As I had hoped, Path::Tiny absolutely crushed the others across all benchmarks.

Path::Class and File::Fu drop off precipitously for absolute files and relative files that are nested, possibly because they create directory objects inside the file object, so two objects get created for every file object.

The flip side is that Path::Class spikes for a single-level, relative file (whether it exists or not), possibly because it’s not creating an expensive directory object.

IO::All is consistent, but slow. It seems to be doing a lot of work in its constructor.

Object construction is a very synthetic baseline. In the real world, we actually want to manipulate those paths and the files or directories they represent. Still, it’s built-in overhead and any method that returns another object is going to incur that overhead more than once.

Comparing file path manipulation 🔗︎

Next, I looked at several types of path manipulation:

  • Getting a child path (file or subdirectory)
  • Finding a basename
  • Relative to absolute (and vice versa)
  • Finding a parent directory
  • Finding the contents of a directory

I wound up with ten benchmarks. These are also plotted on a log scale. While the axis scaling differs from the last chart, you’ll still be able to see how speeds drop off from the prior chart.

File object manipulation benchmark chart

Once again, Path::Tiny comes out on top!

File::Fu performs pretty well, and is nearly as fast as Path::Tiny at generating a new object for a file in a directory.

Everything performs similarly at converting an absolute path to a relative one, in part because it’s sufficiently tricky that Path::Tiny falls back to using File::Spec like the other modules.

The slowest benchmark is the directory listing one. This consisted of reading my $HOME directory, which has about thirty mixed files or directories.

Unlike the other benchmarks, which are mostly manipulations of the path, this one requires reading a directory handle and constructing objects from the results. Assuming directly reading is equally efficient, you’re seeing the cumulative effects of the object construction times.

Conclusions 🔗︎

Good benchmarking is difficult. Using Benchmark::Forking eliminates some of the noise, letting us have more confidence in the trends we see.

By taking some extra time to write a harness for my benchmark snippets and a chart generator, I was able to create a lot of benchmarks and visualize them with very little code.
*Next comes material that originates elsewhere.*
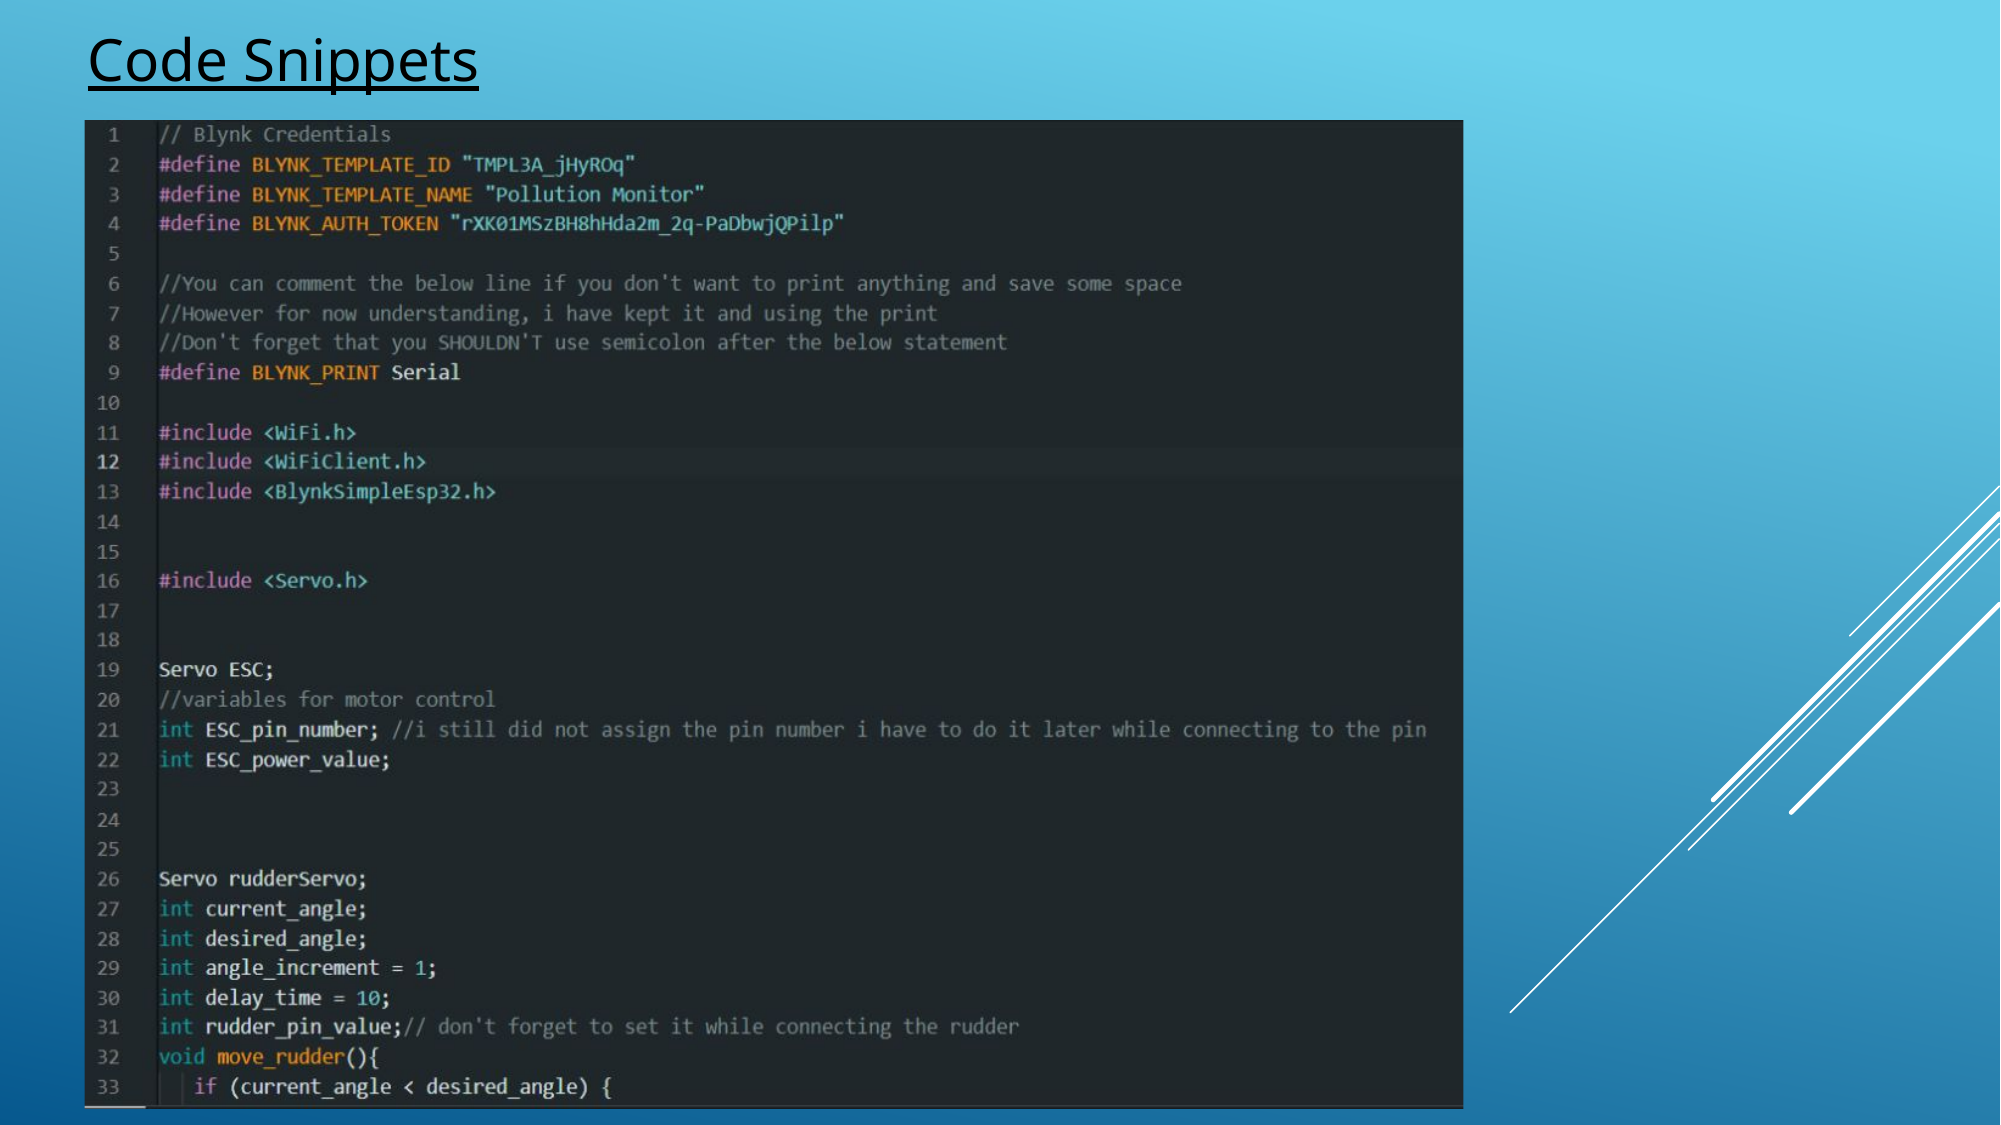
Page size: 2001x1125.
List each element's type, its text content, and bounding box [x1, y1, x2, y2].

text_box Code Snippets [72, 16, 1094, 101]
picture [84, 119, 1464, 1109]
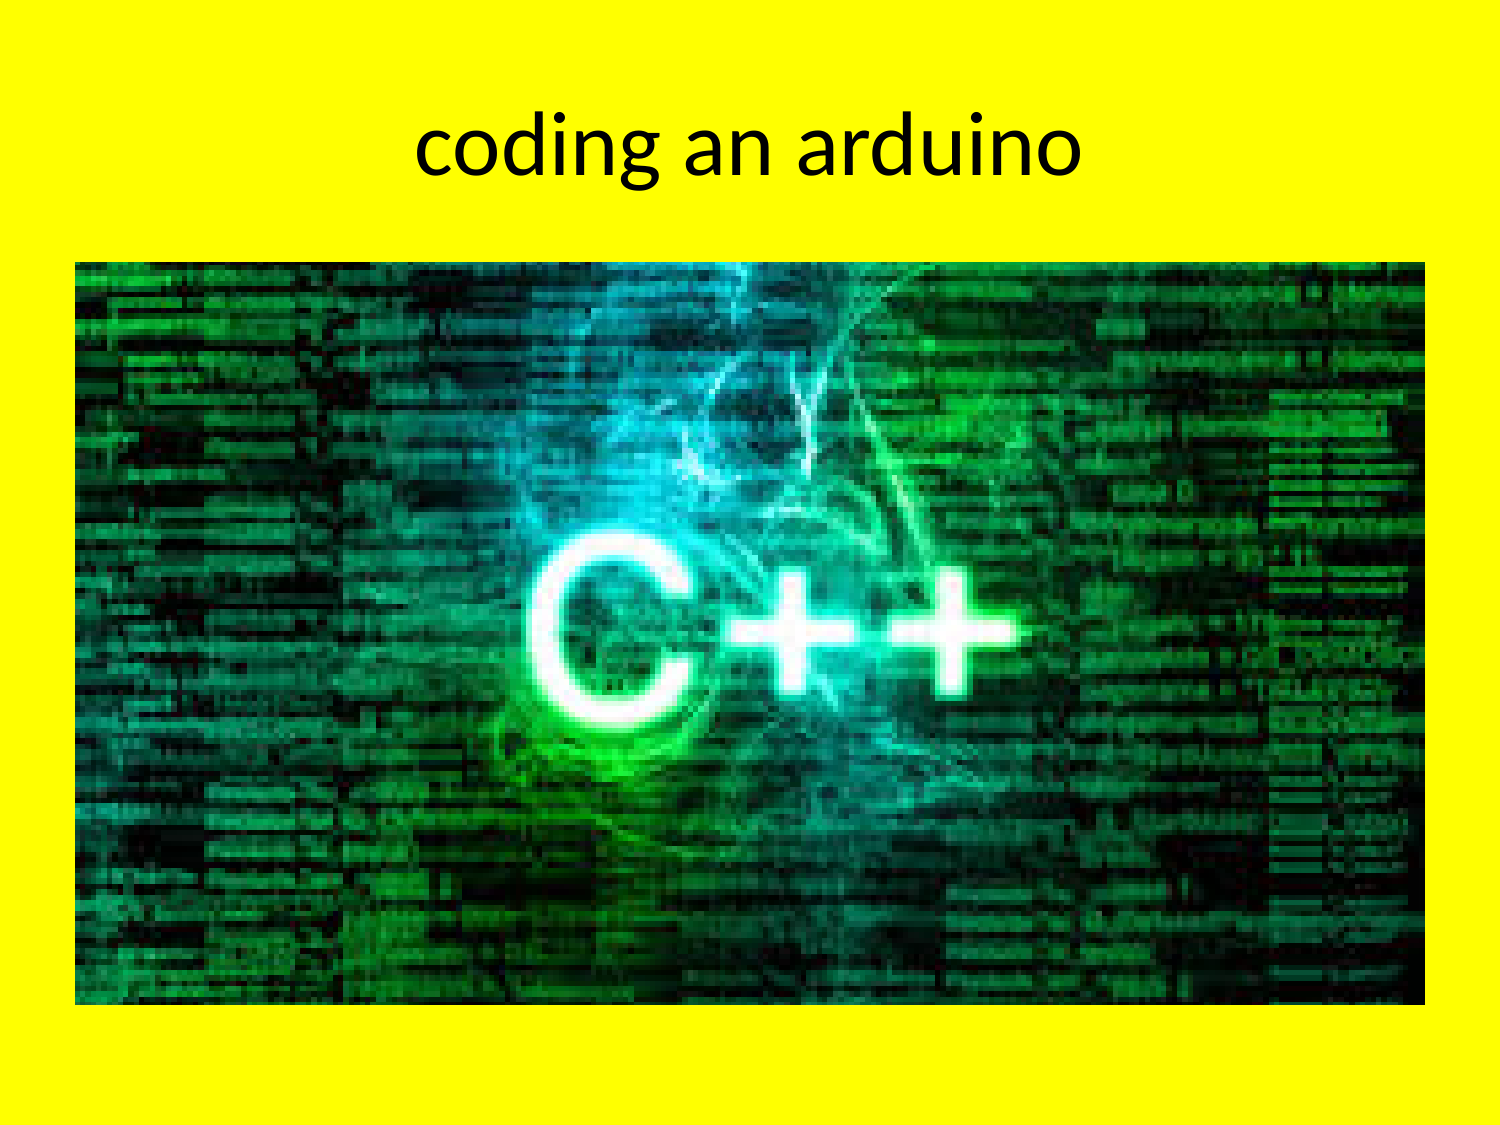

Writing new benchmarks is now just a matter of putting snippets into a directory.

The charts show Path::Tiny outperforming on every single benchmark, often by a fairly wide margin. (Remember, those charts were log scale!)

The next article in this series will look at file slurping, the disastrous costs of the common way to do strict Unicode decoding, how File::Slurp lies about binmodes, and how Path::Tiny wound up as the Unicode slurping champion.

Update: Ricardo informs me the correct word is “corpora”.